Emory scientists have found that the dietary supplement alpha lipoic acid can stilmulate telomerase, the enzyme that lengthens telomerase, in mouse blood vessels.
In human cells, shortened telomeres, the protective caps at the ends of chromosomes, are both a sign of aging and contribute to it. Scientists at Emory University School of Medicine have found that the dietary supplement alpha lipoic acid (ALA) can stimulate telomerase, the enzyme that lengthens telomeres, with positive effects in a mouse model of atherosclerosis.
The discovery highlights a potential avenue for the treatment for chronic diseases.
The results were published Thursday, August 20 in Cell Reports.
“Alpha-lipoic acid has an essential role in mitochondria, the energy-generating elements of the cell,” says senior author Wayne Alexander, MD, PhD, professor of medicine at Emory University School of Medicine. “It is widely available and has been called a ‘natural antioxidant’. Yet ALA’s effects in human clinical studies have been a mixed bag.”
ALA appears to exert its effects against atherosclerosis by spurring the smooth muscle cells that surround blood vessels to make PGC1 (peroxisome proliferator-activated receptor gamma co-activator 1)-alpha.
PGC1-alpha was already well known to scientists as controlling several aspects of how skeletal muscles respond to exercise. While the Emory researchers did not directly assess the effects of exercise in their experiments, their findings provide molecular clues to how exercise might slow the effects of aging or chronic disease in some cell types.
“The effects of chronic diseases such as atherosclerosis and diabetes on blood vessels can be traced back to telomere shortening,” Alexander says. “This means that treatments that can restore healthy telomeres have great potential.”
“What’s new here is that we show that PGC1-alpha is regulating telomerase, and that has real beneficial effects on cellular stress in a mouse model of atherosclerosis,” says Shiqin Xiong, PhD, instructor in the division of cardiology and first author of the paper.
Xiong and Alexander used a model of atherosclerosis where mice lacked the ApoE cholesterol processing gene and were fed a high-fat diet. In this model, mice also lacking PGC1-alpha have more advanced plaques in their blood vessels, but only in older animals, the authors show.
Consistent with the poorer state of their blood vessels, aortic cells from PGC1-alpha-disrupted mice had shorter telomeres and reduced telomerase activity. Having shortened telomeres led the smooth muscle cells to display more oxidative stress and damage to the rest of their DNA.
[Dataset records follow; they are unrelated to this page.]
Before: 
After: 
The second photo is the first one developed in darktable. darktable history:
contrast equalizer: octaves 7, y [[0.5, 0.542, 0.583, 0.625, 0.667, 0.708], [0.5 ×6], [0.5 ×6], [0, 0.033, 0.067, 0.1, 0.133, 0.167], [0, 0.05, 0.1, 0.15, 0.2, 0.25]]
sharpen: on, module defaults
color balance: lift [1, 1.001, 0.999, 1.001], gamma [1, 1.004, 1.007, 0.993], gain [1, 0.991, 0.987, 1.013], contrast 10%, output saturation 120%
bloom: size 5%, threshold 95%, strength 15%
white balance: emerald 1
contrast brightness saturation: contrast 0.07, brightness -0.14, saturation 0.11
The authors show that introducing PGC1-alpha back into vascular smooth muscle cells lacking that gene with a gene-therapy adenovirus could restore telomerase activity and lengthen the cells’ telomeres.
Telomerase is off in most healthy cell types and only becomes turned on when cells proliferate. Because telomerase is active in cancer cells and enables their continued growth, researchers have been concerned that stimulating telomerase in all cells might encourage cancer growth or have other adverse effects.
As a way to boost PGC1-alpha in cells more conveniently, Xiong and Alexander turned to alpha lipoic acid or ALA. ALA is a sulfur-containing fatty acid used to treat diabetic neuropathy in Germany, and has previously been shown to combat atherosclerosis in animal models.
Treating isolated smooth muscle cells with ALA for one day could both stimulate PGC1-alpha and telomerase, the authors found. ALA’s effects on vascular smooth muscle cells could also be seen when it was injected into mice. Xiong and Alexander say they are now investigating the effects of ALA on other tissues in mice. They have not observed increased cancers in ALA-treated mice, but say more thorough investigation is needed to fully assess cancer risk.
“While ALA is present in many foods and its effects in animal models look promising, it may be problematic for clinical use because of its poor solubility, stability and bioavailability,” Xiong says. “We are designing new ways to formulate and deliver ALA-related compounds to resolve these issues.”
Co-authors include assistant professor Lu Hilenski, PhD, Nikolay Patrushev, MD and Farshad Forouzandeh, MD, PhD.
The research was supported by the National Heart, Lung and Blood Institute (HL60728) and as part of a Program of Excellence in Nanotechnology (HHSN268201000043C).